## WHAT YOU WILL DO
Because the lines must stay identical, write out the data without changing anything.

## DATASET CONTENT
'''
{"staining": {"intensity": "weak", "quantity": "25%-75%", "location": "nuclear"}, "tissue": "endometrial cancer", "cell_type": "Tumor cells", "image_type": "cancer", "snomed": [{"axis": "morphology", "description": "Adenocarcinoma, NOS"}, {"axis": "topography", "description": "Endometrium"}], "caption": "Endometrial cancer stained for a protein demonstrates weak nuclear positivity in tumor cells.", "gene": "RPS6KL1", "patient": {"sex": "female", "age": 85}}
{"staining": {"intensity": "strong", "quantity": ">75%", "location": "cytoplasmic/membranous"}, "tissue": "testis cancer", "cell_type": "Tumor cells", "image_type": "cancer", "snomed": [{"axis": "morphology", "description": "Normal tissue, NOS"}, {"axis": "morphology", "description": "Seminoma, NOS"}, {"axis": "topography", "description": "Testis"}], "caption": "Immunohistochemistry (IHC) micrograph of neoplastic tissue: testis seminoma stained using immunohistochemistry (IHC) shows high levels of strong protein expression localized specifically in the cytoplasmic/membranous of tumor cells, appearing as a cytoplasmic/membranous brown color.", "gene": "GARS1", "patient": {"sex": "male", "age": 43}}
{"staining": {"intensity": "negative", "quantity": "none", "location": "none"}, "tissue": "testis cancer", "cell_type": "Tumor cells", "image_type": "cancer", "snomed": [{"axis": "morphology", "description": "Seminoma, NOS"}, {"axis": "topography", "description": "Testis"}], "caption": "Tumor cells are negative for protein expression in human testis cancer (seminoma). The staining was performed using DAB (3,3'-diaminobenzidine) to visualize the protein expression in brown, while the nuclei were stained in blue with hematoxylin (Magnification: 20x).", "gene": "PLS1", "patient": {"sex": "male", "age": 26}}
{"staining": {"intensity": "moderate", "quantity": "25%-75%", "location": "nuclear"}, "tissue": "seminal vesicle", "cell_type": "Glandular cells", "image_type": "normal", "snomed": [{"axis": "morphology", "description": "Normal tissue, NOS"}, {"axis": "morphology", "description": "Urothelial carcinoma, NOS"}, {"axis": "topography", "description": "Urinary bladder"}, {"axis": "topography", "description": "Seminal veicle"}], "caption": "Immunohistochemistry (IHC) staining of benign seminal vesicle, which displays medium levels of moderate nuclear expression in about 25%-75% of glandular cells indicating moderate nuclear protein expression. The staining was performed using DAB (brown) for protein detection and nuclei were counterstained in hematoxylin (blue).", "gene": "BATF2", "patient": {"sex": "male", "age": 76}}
'''
## COMPLETED EXERCISE
{"staining": {"intensity": "weak", "quantity": "25%-75%", "location": "nuclear"}, "tissue": "endometrial cancer", "cell_type": "Tumor cells", "image_type": "cancer", "snomed": [{"axis": "morphology", "description": "Adenocarcinoma, NOS"}, {"axis": "topography", "description": "Endometrium"}], "caption": "Endometrial cancer stained for a protein demonstrates weak nuclear positivity in tumor cells.", "gene": "RPS6KL1", "patient": {"sex": "female", "age": 85}}
{"staining": {"intensity": "strong", "quantity": ">75%", "location": "cytoplasmic/membranous"}, "tissue": "testis cancer", "cell_type": "Tumor cells", "image_type": "cancer", "snomed": [{"axis": "morphology", "description": "Normal tissue, NOS"}, {"axis": "morphology", "description": "Seminoma, NOS"}, {"axis": "topography", "description": "Testis"}], "caption": "Immunohistochemistry (IHC) micrograph of neoplastic tissue: testis seminoma stained using immunohistochemistry (IHC) shows high levels of strong protein expression localized specifically in the cytoplasmic/membranous of tumor cells, appearing as a cytoplasmic/membranous brown color.", "gene": "GARS1", "patient": {"sex": "male", "age": 43}}
{"staining": {"intensity": "negative", "quantity": "none", "location": "none"}, "tissue": "testis cancer", "cell_type": "Tumor cells", "image_type": "cancer", "snomed": [{"axis": "morphology", "description": "Seminoma, NOS"}, {"axis": "topography", "description": "Testis"}], "caption": "Tumor cells are negative for protein expression in human testis cancer (seminoma). The staining was performed using DAB (3,3'-diaminobenzidine) to visualize the protein expression in brown, while the nuclei were stained in blue with hematoxylin (Magnification: 20x).", "gene": "PLS1", "patient": {"sex": "male", "age": 26}}
{"staining": {"intensity": "moderate", "quantity": "25%-75%", "location": "nuclear"}, "tissue": "seminal vesicle", "cell_type": "Glandular cells", "image_type": "normal", "snomed": [{"axis": "morphology", "description": "Normal tissue, NOS"}, {"axis": "morphology", "description": "Urothelial carcinoma, NOS"}, {"axis": "topography", "description": "Urinary bladder"}, {"axis": "topography", "description": "Seminal veicle"}], "caption": "Immunohistochemistry (IHC) staining of benign seminal vesicle, which displays medium levels of moderate nuclear expression in about 25%-75% of glandular cells indicating moderate nuclear protein expression. The staining was performed using DAB (brown) for protein detection and nuclei were counterstained in hematoxylin (blue).", "gene": "BATF2", "patient": {"sex": "male", "age": 76}}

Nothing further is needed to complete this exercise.